Para participar, tem que ter disposição para receber um pó cheiroso e bem fino por todo o corpo, inclusive na boca, olhos, ouvidos e nariz. Não há critério por parte de quem o arremessa. Parece mais fino que o polvilho tupiniquim. Neste ano, o festival começou no dia 5 de março, mês conhecido como phalugna.
É importante lembrar que os hindus usam o calendário lunar, assim como os budistas. E, a cada três anos, é acrescentado um novo mês na contagem. Assim, acumula-se dez dias nesse período para acertar com calendário ocidental. Os indianos têm uns 30 calendários –– pasme.

Holika
Mas antes de relatar mais sobre o Holi é preciso destacar que na noite anterior é celebrada a tradicional Holika Dahan, ou a morte de Holika, uma demônia que fez penitência para Brahma (o criador) e conseguiu dele, como benção, uma roupa que a protegia do fogo.

## [DADOS DE ENTRADA]
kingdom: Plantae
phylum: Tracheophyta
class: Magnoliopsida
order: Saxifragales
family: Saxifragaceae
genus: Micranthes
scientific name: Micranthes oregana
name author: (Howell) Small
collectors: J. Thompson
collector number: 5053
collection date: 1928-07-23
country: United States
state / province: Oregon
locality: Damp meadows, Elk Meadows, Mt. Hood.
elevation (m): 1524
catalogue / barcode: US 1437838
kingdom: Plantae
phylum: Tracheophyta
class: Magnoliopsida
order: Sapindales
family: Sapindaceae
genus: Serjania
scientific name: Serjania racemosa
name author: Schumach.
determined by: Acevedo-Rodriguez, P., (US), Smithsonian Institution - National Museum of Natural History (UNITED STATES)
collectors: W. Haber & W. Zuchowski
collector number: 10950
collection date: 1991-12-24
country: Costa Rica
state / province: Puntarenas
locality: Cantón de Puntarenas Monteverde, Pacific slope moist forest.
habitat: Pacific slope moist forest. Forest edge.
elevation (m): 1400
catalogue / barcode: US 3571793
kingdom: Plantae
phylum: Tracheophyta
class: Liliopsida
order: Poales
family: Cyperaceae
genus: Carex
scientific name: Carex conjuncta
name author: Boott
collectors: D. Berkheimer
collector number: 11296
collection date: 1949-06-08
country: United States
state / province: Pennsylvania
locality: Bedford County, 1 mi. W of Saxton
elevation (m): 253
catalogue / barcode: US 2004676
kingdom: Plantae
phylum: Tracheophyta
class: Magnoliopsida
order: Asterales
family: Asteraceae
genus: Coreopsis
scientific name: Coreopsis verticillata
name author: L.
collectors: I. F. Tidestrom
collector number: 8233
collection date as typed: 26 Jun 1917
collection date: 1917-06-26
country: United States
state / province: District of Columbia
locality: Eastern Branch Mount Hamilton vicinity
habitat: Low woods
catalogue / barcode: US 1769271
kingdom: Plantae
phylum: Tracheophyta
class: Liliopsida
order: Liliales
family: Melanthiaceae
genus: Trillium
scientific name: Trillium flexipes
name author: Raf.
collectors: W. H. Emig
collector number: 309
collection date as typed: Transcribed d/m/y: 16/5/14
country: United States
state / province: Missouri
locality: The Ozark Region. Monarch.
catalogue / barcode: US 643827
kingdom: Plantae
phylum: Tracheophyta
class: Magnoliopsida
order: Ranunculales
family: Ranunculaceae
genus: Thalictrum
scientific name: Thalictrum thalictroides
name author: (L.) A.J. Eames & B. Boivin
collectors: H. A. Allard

## [TAREFAS]
(a) Pode extrair da listagem, sem nenhuma alteração, as linhas que vão do início dela até a linha que contém "habitat: Pacific slope", com ambas as pontas incluídas?
(b) Como você continuaria o texto sobre o festival Holi a partir do ponto em que ele para?

## [RESULTADOS DO EXERCÍCIO]
(a)
kingdom: Plantae
phylum: Tracheophyta
class: Magnoliopsida
order: Saxifragales
family: Saxifragaceae
genus: Micranthes
scientific name: Micranthes oregana
name author: (Howell) Small
collectors: J. Thompson
collector number: 5053
collection date: 1928-07-23
country: United States
state / province: Oregon
locality: Damp meadows, Elk Meadows, Mt. Hood.
elevation (m): 1524
catalogue / barcode: US 1437838
kingdom: Plantae
phylum: Tracheophyta
class: Magnoliopsida
order: Sapindales
family: Sapindaceae
genus: Serjania
scientific name: Serjania racemosa
name author: Schumach.
determined by: Acevedo-Rodriguez, P., (US), Smithsonian Institution - National Museum of Natural History (UNITED STATES)
collectors: W. Haber & W. Zuchowski
collector number: 10950
collection date: 1991-12-24
country: Costa Rica
state / province: Puntarenas
locality: Cantón de Puntarenas Monteverde, Pacific slope moist forest.
habitat: Pacific slope moist forest. Forest edge.

(b)
E nada como estar em Udaipur, a cerca de 120 quilômetros de Jaipur, capital do Estado do Rajastão, para receber a enorme carga religiosa e cultural do festejo.
Vamos lá: primeiramente, a Holika é marcada pela queima de enormes fogueiras de palha que iluminam e esfumaçam toda a cidade. A iluminação pública, bem amarela, fica mais quente com o calor do fogo. Pela tradição, você coloca um ramo da planta nas chamas, pedindo para que todas as coisas ruins que aconteceram no ano passado sejam queimadas. Em seguida, dá três voltas ao redor da fogueira, acompanhando o círculo que foi traçado. E tem que ter cuidado para não se queimar. As mulheres faziam isso muito bem e copiosamente. É emocionante ver. E isso tudo acontece à noite, lembrando as festas juninas do Brasil.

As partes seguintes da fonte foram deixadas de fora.